* _What is required_
Every line in the data below from the one containing "Αρχαίο Θέατρο Επιδαύρου" down to the one containing "Ευχαριστούμε τη Σ.Ε", both included, must be retyped exactly; no other line is to appear.

━━━━━ Stored data ━━━━━

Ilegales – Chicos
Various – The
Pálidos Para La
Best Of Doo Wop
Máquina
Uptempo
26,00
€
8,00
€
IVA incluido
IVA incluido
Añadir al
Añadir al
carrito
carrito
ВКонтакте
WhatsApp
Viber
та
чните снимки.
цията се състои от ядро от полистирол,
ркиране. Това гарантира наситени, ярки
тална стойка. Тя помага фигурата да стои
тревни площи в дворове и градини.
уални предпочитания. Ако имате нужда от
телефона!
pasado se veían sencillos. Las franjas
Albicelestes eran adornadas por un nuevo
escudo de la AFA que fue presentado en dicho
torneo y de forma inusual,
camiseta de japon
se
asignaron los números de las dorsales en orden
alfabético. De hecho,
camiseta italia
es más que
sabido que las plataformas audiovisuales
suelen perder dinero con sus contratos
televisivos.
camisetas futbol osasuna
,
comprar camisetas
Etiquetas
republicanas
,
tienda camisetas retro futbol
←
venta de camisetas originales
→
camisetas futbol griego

━━━━━
━━━━━ Stored data ━━━━━

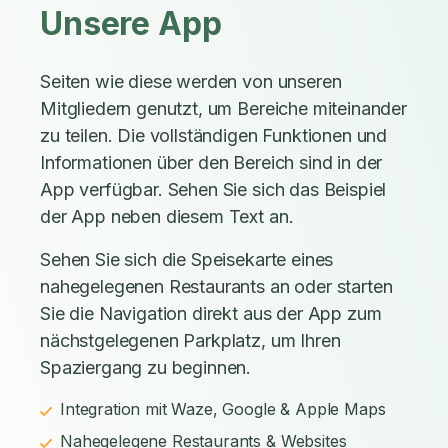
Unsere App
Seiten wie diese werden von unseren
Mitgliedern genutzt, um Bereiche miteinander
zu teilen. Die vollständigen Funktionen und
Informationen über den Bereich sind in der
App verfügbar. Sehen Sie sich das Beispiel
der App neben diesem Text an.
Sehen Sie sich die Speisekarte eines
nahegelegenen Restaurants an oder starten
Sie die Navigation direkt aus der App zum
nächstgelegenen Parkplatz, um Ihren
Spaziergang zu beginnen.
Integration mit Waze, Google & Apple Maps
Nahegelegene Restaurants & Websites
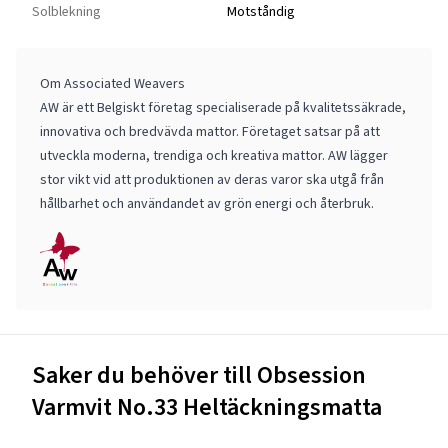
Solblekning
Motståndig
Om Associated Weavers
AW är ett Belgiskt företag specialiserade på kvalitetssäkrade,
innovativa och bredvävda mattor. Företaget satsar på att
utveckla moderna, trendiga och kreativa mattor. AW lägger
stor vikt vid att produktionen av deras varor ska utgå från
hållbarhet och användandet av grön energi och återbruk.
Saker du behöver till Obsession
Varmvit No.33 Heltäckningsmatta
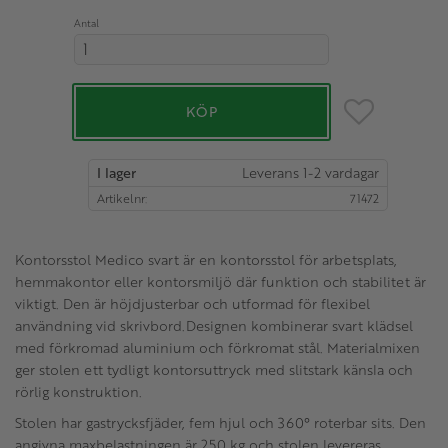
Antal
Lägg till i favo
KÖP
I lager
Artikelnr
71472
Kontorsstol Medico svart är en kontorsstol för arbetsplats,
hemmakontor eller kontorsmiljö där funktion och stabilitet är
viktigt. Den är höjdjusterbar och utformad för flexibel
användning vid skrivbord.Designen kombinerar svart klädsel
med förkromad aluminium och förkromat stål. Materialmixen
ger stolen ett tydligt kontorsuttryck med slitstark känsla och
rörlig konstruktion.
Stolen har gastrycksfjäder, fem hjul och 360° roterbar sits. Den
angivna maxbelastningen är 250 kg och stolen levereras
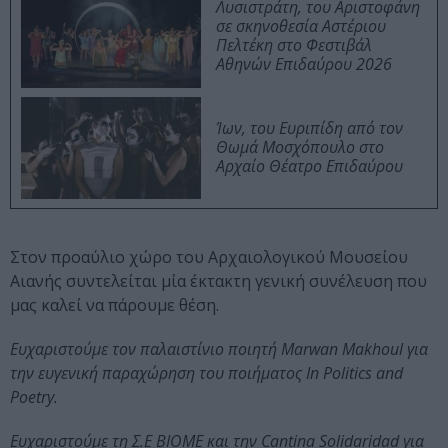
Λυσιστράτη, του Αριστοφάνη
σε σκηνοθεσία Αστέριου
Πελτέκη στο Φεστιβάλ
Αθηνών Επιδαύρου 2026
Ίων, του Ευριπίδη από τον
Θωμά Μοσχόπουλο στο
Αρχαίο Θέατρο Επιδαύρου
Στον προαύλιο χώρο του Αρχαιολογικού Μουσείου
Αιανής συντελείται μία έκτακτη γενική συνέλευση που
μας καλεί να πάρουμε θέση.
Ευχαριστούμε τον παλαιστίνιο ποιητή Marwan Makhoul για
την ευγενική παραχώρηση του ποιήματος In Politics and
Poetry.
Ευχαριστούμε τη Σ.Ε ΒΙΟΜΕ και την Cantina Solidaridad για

━━━━━
━━━━━ Stored data ━━━━━

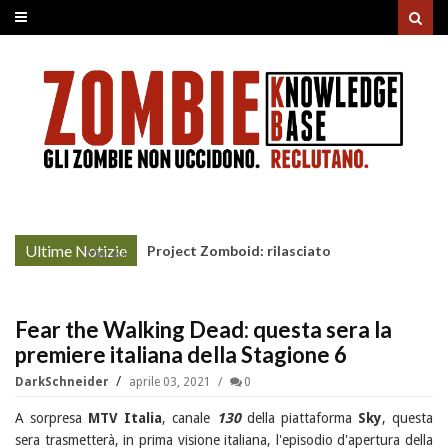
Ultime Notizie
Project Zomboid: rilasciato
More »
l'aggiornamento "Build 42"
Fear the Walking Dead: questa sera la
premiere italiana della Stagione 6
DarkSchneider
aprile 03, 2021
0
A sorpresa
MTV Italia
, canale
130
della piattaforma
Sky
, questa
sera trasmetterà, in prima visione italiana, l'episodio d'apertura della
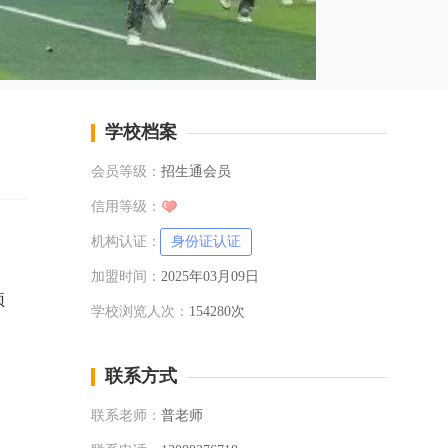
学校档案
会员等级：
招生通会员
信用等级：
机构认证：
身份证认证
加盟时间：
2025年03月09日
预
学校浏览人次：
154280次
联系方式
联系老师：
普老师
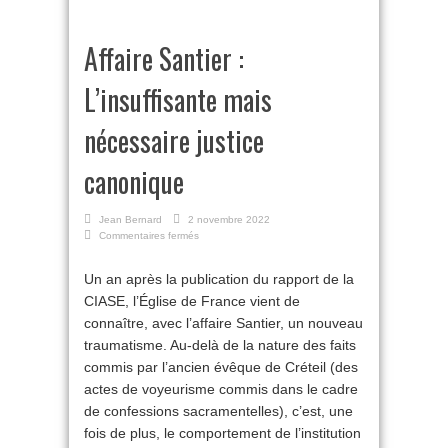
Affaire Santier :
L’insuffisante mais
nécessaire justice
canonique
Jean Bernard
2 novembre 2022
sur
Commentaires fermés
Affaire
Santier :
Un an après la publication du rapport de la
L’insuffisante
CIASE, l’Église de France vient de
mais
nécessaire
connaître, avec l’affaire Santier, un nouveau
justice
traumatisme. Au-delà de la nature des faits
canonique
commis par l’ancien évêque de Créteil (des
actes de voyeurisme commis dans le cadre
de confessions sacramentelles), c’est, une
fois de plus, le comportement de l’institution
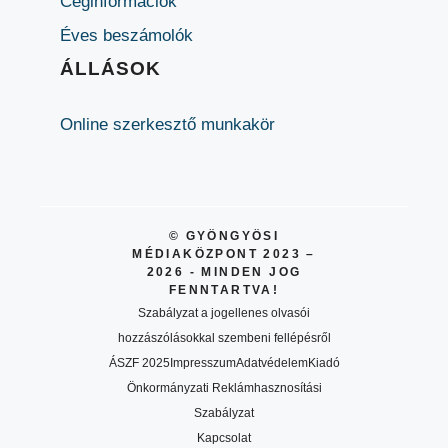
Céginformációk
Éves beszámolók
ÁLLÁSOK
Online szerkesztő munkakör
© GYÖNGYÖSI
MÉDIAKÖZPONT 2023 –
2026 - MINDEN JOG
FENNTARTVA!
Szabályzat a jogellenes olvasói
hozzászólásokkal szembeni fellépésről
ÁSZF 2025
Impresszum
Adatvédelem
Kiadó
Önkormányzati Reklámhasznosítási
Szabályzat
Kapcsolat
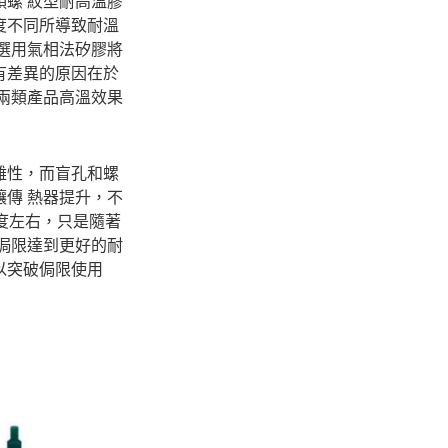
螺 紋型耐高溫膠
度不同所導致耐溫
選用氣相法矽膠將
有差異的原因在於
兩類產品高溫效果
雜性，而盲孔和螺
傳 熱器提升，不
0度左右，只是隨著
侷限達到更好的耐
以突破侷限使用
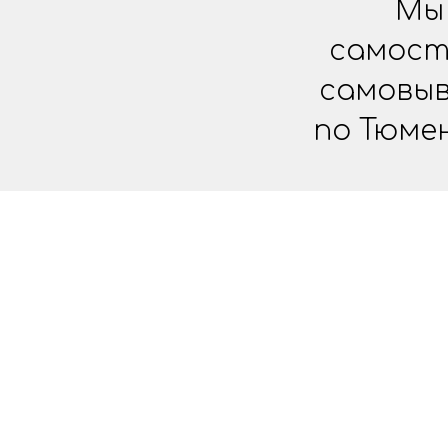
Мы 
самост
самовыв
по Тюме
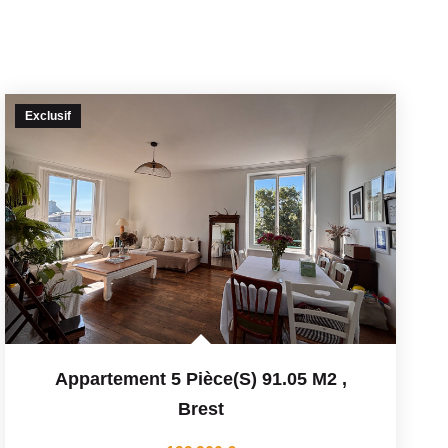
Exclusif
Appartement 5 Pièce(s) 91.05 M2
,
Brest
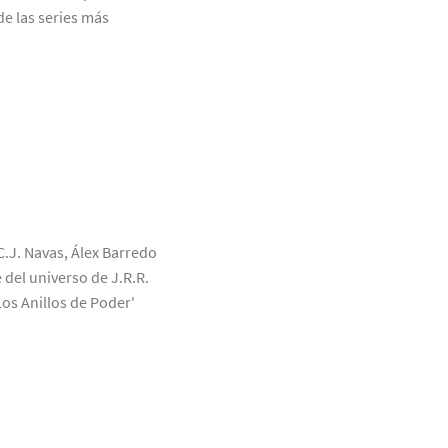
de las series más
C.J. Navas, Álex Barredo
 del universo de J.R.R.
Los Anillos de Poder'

━━━━━

* _Result_
Αρχαίο Θέατρο Επιδαύρου
Στον προαύλιο χώρο του Αρχαιολογικού Μουσείου
Αιανής συντελείται μία έκτακτη γενική συνέλευση που
μας καλεί να πάρουμε θέση.
Ευχαριστούμε τον παλαιστίνιο ποιητή Marwan Makhoul για
την ευγενική παραχώρηση του ποιήματος In Politics and
Poetry.
Ευχαριστούμε τη Σ.Ε ΒΙΟΜΕ και την Cantina Solidaridad για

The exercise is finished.